Peres again raises issue of territory versus identity

On second day of annual conference, President Shimon Peres says terrorism is international challenge, not just in Israel.

President Shimon Peres at the INSS Conference on Wednesday. (photo credit: COURTESY OF THE PRESIDENT'S RESIDENCE)
President Shimon Peres at the INSS Conference on Wednesday.
(photo credit: COURTESY OF THE PRESIDENT'S RESIDENCE)
Israel has to decide whether it wants to remain a Jewish state, President Shimon Peres said on Wednesday.
This is the only consideration that should guide Israel’s peace negotiations with the Palestinians, and it was preferable to have a smaller Jewish state than a larger state whose Jewish identity would eventually be overwhelmed, Peres told his interlocutor, Prof. Itamar Rabinovich, at a Q&A session on the second day of the annual conference of the Institute for National Security Studies at Tel Aviv University.
Rabinovich is a former ambassador to the US and a former president of TAU.
Peres was at a loss to understand the fears that are being injected into the national debate on the peace process, saying that there was no place for them because Israel had successfully confronted far more difficult security challenges in the past and was capable of doing so in the future.
Security is not the issue, he insisted. The only issue is for Israel to remain a Jewish and democratic state, and this can be achieved only by ceding territory and having two states, a Jewish state and a Palestinian state, living side by side in peace and harmony.
Israel is now in a critical situation similar to that of 1948, said Peres.
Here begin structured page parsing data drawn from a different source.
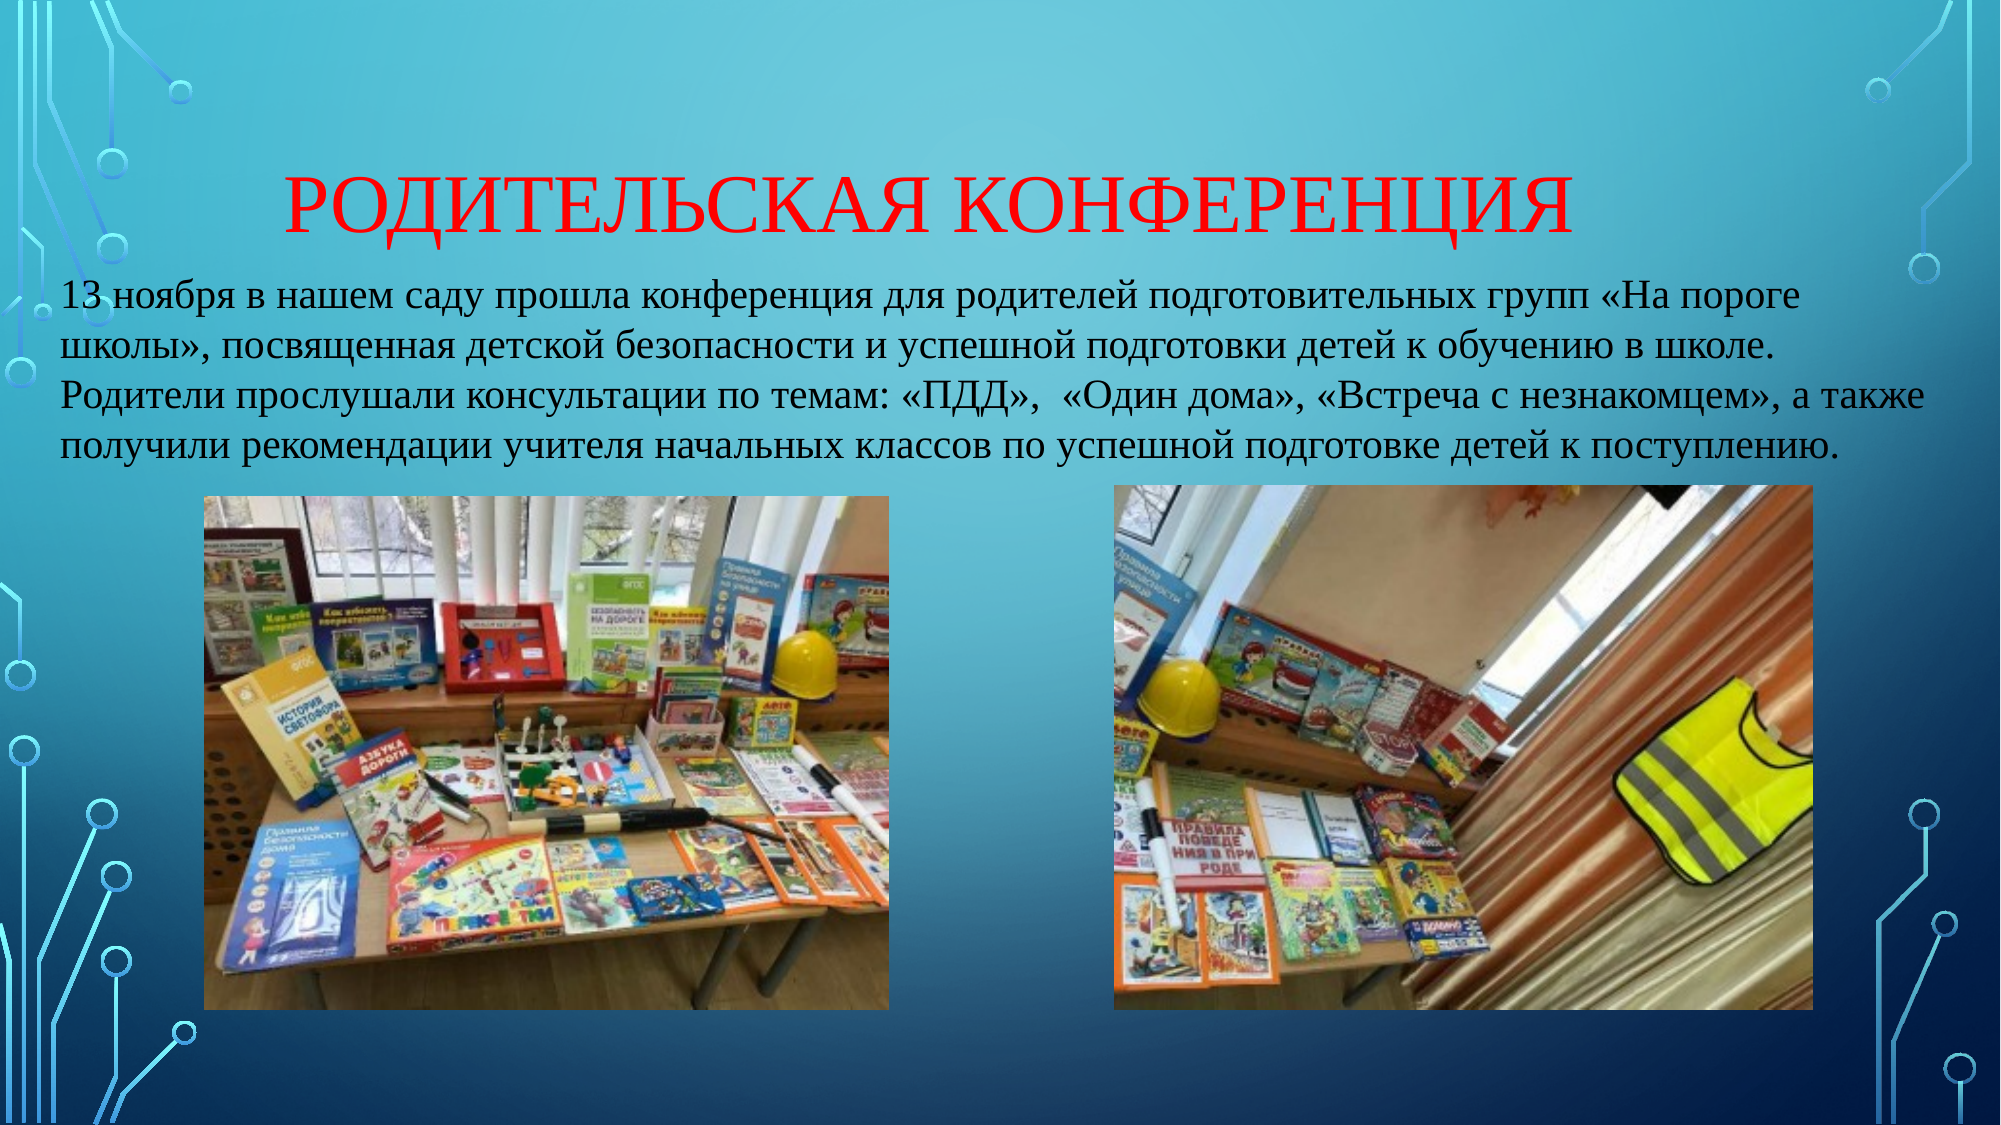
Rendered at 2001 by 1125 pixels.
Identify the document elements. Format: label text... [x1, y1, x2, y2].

picture [1114, 485, 1813, 1010]
picture [204, 495, 889, 1010]
text_box 13 ноября в нашем саду прошла конференция для родителей подготовительных групп «На пороге школы», посвященная детской безопасности и успешной подготовки детей к обучению в школе. Родители прослушали консультации по темам: «ПДД», «Один дома», «Встреча с незнакомцем», а также получили рекомендации учителя начальных классов по успешной подготовке детей к поступлению. [45, 259, 1964, 474]
title Родительская конференция [268, 101, 1813, 259]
Even then, there were voices calling for a two-state solution, he said.
David Ben-Gurion had known what to do even though he was in the minority. Peres suggested that everyone learn the lesson of 1948, when Israel’s population was only a few hundred thousand without missiles, tanks or planes standing against some 40 million people from seven Arab states.
Today, he emphasized, Israel has one of the most sophisticated armies in the world as well as peace treaties with two Arab countries. The situation has changed dramatically in Israel’s favor, he said.
Peres also related to the Iranian nuclear program and the interim nuclear agreement between world powers and that country, and said that if President Hassan Rouhani thinks that the agreement he signed with P5+1 is just a cover- up for continuing nuclearization, he is greatly mistaken. “The world will not allow that to happen.”
Peres declared that he was convinced that a nuclear Iran poses a threat to the whole world and not just to Israel.
If Iran was developing nuclear capability for civilian purposes, it would have no need for missiles that can travel 20,000 km., nor would it have a need for nuclear warheads, Peres said.
Whoever makes use of nuclear weapons will be in big trouble, said Peres, because the world will not accept another nuclear explosion.
Peres was confident that US President Barack Obama shared his opinion on this matter.